Antara Musim Dingin, Gas, dan Musim Undur Diri

Bagikan artikel ini
Cerpen Geopolitik dan Geospiritual
Tidak dapat dibayangkan, bila kebocoran jaringan pipa gas Nord Stream 1 dan 2 dari Rusia-Jerman (akibat sabotase?) tidak segera diperbaiki, apakah yang akan terjadi saat musim dingin pada Desember 2022 – Februari 2023 nanti di Benua Biru?
Ketika perbaikan pipa Nord Stream memakan waktu berbulan-bulan bahkan setahun, maka menguat prediksi bahwa Uni Eropa (UE) bakal mengalami krisis energi sangat parah. Pun kalau ada pasokan alternatif dari Amerika Serikat (AS) misalnya, atau dari Norway, Qatar dan lainnya, sudah tentu harga berkali-lipat. Supply and demand berjalan pasti. Dan berapa pun harga dijual pasti dibeli, kenapa? Sebab, tanpa gas di musim dingin Eropa bisa membeku, iso sak wong-wong e.
Dampak yang boleh diprakirakan, akan ada prioritas kebutuhan dalam penggunaan gas. Sudah barang tentu, kebutuhan rumah tangga akan lebih diprioritaskan ketimbang lainnya termasuk kebutuhan gas untuk industri yang menyerap banyak porsi. Konsekuensi atas dampak dimaksud, perekonomian UE akan jatuh bahkan mengalami stagflasi. Ini tidak dapat dibendung. Inflasi dan kontraksi terjadi secara bersamaan. Ekonomi anjlok lalu pengangguran merebak. Kriminalitas pun meningkat.
Apa yang akan terjadi di Benua Biru?
Fenomena yang kemungkinan muncul, banyak Perdana Menteri (PM) mengundurkan diri karena tidak sanggup mengatasi krisis energi di negaranya. Dan krisis energi kelak mirip snowball process. Meluas kemana-mana serta berujung pada krisis kepercayaan. Rakyat turun di jalan-jalan menggugat kinerja elit kekuasaan.
Gilirannya, fenomena undur diri pejabat dan elit kekuasaan bakal merebak di UE. Hal ini mengulang peristiwa pada bulan Juni-Juli 2022 lalu, dimana empat PM mengundurkan diri akibat krisis. Antara lain PM Bulgaria, Kiril Petkov (senin, 27/6); PM Estonia Kaja Kallas (Kamis, 15/7); PM Inggris, Boris Johnson (Kamis, 8/7), dan PM Italia, Mario Draghi (Kamis, 21/7).

• [Bahan Latihan]:
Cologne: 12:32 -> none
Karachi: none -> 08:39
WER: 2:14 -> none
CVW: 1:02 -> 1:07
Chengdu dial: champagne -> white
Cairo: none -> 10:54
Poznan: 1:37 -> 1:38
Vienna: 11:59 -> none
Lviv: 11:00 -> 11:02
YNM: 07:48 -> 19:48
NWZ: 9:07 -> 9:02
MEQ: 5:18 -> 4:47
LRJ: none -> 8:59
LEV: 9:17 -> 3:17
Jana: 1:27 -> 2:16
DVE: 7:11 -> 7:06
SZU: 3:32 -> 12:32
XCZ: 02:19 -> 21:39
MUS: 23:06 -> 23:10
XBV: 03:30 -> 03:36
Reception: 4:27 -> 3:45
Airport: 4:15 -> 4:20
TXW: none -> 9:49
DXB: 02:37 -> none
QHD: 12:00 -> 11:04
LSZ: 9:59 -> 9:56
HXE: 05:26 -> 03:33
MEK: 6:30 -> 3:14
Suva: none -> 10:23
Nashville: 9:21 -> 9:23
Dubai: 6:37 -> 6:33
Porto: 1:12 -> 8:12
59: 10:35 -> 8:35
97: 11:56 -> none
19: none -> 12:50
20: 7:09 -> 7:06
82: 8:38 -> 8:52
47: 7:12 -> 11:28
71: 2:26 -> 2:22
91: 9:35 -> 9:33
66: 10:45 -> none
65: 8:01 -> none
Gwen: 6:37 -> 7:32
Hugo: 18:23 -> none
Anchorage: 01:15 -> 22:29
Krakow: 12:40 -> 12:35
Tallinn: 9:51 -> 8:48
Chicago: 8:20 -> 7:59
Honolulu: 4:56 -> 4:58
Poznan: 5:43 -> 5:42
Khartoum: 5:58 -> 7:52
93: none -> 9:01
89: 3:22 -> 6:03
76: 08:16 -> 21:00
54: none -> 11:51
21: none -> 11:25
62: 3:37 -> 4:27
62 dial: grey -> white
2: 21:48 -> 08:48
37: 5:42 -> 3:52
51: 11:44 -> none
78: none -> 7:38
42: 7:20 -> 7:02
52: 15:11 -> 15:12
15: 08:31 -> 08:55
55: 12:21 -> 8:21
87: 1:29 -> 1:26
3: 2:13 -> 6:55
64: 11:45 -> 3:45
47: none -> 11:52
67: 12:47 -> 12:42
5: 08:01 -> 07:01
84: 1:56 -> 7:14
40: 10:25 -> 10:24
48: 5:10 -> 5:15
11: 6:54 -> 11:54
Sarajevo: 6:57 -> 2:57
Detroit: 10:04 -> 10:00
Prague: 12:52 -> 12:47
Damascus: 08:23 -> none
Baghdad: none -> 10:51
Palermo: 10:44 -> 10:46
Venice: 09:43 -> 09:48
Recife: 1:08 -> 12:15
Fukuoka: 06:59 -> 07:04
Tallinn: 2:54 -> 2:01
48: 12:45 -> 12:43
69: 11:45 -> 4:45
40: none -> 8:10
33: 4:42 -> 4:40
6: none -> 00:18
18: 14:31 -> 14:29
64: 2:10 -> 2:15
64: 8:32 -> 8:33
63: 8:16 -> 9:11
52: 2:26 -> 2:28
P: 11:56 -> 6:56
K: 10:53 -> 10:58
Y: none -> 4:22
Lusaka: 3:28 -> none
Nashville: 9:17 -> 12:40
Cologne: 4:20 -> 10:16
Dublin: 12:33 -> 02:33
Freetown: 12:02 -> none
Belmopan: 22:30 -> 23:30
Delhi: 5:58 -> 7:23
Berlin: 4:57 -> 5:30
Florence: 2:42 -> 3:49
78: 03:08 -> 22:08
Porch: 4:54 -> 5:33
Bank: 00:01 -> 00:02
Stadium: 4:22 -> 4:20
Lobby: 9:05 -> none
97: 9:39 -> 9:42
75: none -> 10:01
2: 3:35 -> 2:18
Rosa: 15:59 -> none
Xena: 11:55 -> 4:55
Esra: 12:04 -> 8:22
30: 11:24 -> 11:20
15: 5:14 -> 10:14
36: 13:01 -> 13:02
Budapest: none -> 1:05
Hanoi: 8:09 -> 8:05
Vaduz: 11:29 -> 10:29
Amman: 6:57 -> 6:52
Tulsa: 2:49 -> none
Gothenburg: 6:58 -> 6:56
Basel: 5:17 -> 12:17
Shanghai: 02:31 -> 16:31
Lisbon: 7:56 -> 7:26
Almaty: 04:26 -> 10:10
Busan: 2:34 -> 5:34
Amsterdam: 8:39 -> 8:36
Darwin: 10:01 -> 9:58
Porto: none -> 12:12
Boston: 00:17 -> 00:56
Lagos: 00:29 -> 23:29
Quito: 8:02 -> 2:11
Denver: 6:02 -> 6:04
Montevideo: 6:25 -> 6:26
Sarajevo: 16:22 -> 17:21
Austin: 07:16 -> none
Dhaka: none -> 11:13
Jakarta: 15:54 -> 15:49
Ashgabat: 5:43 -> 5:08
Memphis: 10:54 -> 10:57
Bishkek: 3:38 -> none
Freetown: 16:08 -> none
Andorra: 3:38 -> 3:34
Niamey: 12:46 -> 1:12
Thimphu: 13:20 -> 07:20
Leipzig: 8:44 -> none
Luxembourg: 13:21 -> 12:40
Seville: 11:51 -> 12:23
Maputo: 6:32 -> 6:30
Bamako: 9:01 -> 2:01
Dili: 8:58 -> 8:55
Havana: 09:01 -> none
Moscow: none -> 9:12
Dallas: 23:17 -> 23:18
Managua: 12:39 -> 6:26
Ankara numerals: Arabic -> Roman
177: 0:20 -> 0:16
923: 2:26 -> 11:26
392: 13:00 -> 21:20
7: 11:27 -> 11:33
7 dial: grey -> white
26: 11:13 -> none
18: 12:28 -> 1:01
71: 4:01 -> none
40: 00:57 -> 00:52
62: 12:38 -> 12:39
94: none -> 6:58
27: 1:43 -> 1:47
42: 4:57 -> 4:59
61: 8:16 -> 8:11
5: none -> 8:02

• [Tugas yang Diminta]:
1. Sebutkan semua perdana menteri yang menurut kutipan teks mengundurkan diri pada Juni-Juli 2022, lengkap dengan negaranya.
2. Tulis ulang baris-baris catatan dari awal catatan sampai baris yang memuat "XCZ: 02:19 -> 21:39", dengan mengganti "none" menjadi "kosong" tanpa mengubah bagian lainnya.

• [Jawaban Tertulis]:
1.
PM Bulgaria, Kiril Petkov
PM Estonia, Kaja Kallas
PM Inggris, Boris Johnson
PM Italia, Mario Draghi

2.
Cologne: 12:32 -> kosong
Karachi: kosong -> 08:39
WER: 2:14 -> kosong
CVW: 1:02 -> 1:07
Chengdu dial: champagne -> white
Cairo: kosong -> 10:54
Poznan: 1:37 -> 1:38
Vienna: 11:59 -> kosong
Lviv: 11:00 -> 11:02
YNM: 07:48 -> 19:48
NWZ: 9:07 -> 9:02
MEQ: 5:18 -> 4:47
LRJ: kosong -> 8:59
LEV: 9:17 -> 3:17
Jana: 1:27 -> 2:16
DVE: 7:11 -> 7:06
SZU: 3:32 -> 12:32
XCZ: 02:19 -> 21:39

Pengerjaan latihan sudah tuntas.